- Leader: Raphael Abramovitch
- Founded: April 1920
- Split from: Jewish Labour Bund
- Ideology: Social democracy
- Political position: Left-wing

= Social Democratic Bund =

The Social Democratic Bund, or the General Jewish Labour Bund, the Bund (S.D.) or, later, the "Bund" in the Soviet Union (בונד„ אין ראטן־פֿאַרבאַנד"), was a short-lived Jewish political party in Soviet Russia. It was formed as the Russian Bund was split at its conference in Gomel in April 1920. The Social Democratic Bund was formed out of the right-wing minority section of the erstwhile Russian Bund. The party was led by Raphael Abramovitch. After 1923, it continued to exist in exile.

==Social Democratic Bund in Soviet Russia==
Within the Social Democratic Bund there were two ideological streams, a left-wing tendency led by Abramovitch and a right-wing tendency led by Mikhail Liber. In the summer of 1920 Abramovitch travelled to Western Europe together with a Menshevik delegation. He did not return to Russia afterwards.
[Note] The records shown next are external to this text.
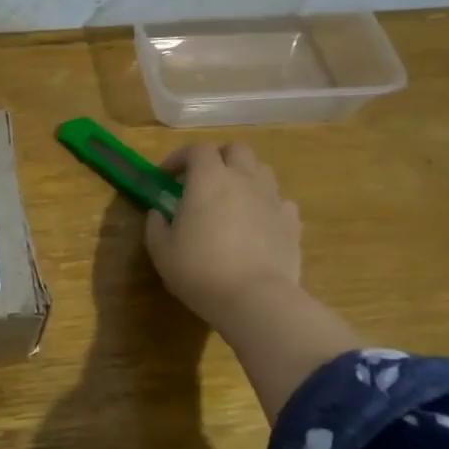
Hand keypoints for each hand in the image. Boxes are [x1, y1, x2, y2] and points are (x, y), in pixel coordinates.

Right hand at [144, 142, 302, 340]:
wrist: (255, 299)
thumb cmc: (200, 270)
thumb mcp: (161, 251)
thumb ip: (156, 225)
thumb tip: (160, 213)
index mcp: (209, 179)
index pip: (197, 149)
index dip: (180, 157)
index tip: (167, 176)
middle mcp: (244, 179)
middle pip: (236, 149)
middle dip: (218, 157)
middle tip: (203, 179)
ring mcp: (273, 198)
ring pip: (262, 171)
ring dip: (245, 177)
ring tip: (232, 200)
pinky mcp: (292, 222)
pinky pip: (280, 202)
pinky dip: (267, 205)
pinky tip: (257, 224)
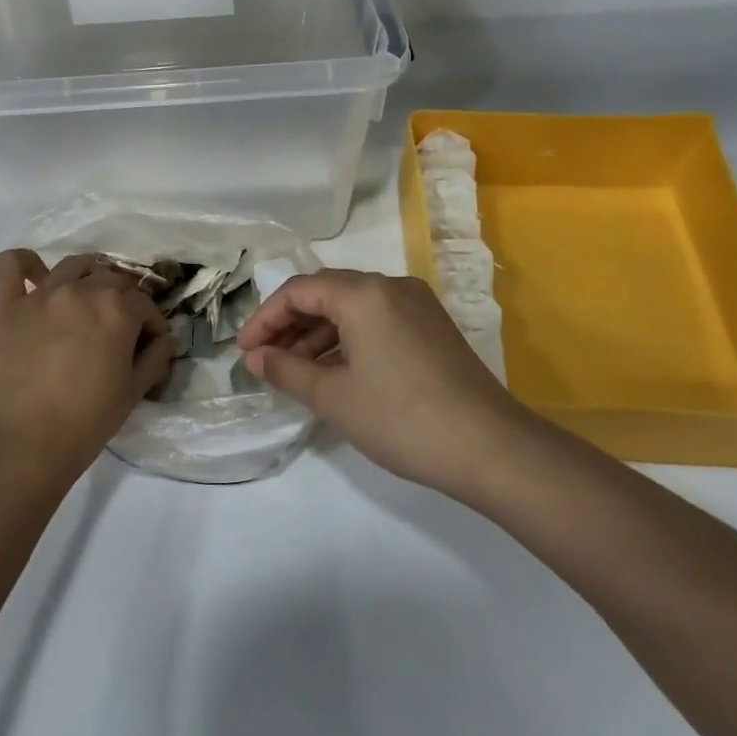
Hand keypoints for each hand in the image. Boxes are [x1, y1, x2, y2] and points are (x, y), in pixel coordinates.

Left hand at [0, 251, 175, 487]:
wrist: (26, 444)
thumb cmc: (88, 421)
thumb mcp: (134, 392)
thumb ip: (155, 358)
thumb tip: (165, 339)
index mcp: (116, 310)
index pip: (144, 303)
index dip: (151, 323)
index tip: (150, 342)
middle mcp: (80, 291)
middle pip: (111, 279)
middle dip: (124, 300)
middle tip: (120, 327)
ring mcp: (40, 295)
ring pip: (73, 265)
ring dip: (88, 276)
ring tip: (87, 299)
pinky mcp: (6, 305)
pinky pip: (12, 265)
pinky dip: (26, 263)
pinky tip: (35, 277)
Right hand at [238, 270, 534, 498]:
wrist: (491, 448)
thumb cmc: (402, 419)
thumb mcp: (333, 397)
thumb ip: (286, 370)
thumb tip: (256, 358)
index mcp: (364, 293)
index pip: (298, 291)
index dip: (264, 319)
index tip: (245, 352)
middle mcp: (391, 287)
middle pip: (325, 293)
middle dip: (290, 325)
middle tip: (265, 361)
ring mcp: (417, 305)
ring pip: (352, 308)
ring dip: (318, 335)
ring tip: (294, 372)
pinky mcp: (432, 327)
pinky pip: (376, 321)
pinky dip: (348, 340)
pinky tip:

The Social Democratic Bund lived a shadowy existence. At public workers meetings it would condemn the Yevsektsia, the Jewish Section of the Communist Party. As of 1920, there was a Kiev-based All-Ukrainian General Committee of Bund (S.D.). In February 1921, mass arrests to Bund (S.D.) members took place in Vitebsk, Odessa, Kharkov, Rostov and Kiev. The Moscow Bund Club was raided on two occasions and materials confiscated. By March 1921 the party was largely defunct inside Russia. In 1922, the Social Democratic Bund representation abroad took part in a protest against a trial of Socialist-Revolutionary leaders in Moscow. As late as February 1923 it published Biuleten tsentralnogo komiteta Bunda ('Bulletine of the Bund Central Committee') from Moscow. The February 1923 issue spoke of Bund sections active in Moscow and Vitebsk.

==In Vilno==
After Vilna/Wilno (present-day Vilnius) was annexed by the Second Polish Republic in 1922, the Wilno Social-Democratic Bund hesitated to join the General Jewish Labour Bund in Poland. The Wilno Social Democratic Bund distrusted the Polish Bund for its overtures to the Comintern, arguing that the Polish Bund had ceased to be a Social Democratic organization. However, in 1923 the Wilno Social Democratic Bund group merged into the Polish Bund.

==In exile==
As of 1924, the Foreign Delegation of the Social Democratic Bund took part in the framing of the platform of the Russian Social Democratic Labour Party (Mensheviks) in Berlin, Germany. Its leading representatives (Abramovic, Yudin (Aizenshtat) and Grigori Aronson) were inducted into the Menshevik foreign delegation in Berlin. In March 1931, the Foreign Delegation of the "Bund" in the Soviet Union published an issue of the periodical Undzer Gedank ('Our Thought') from Berlin, with Abramovitch as its editor.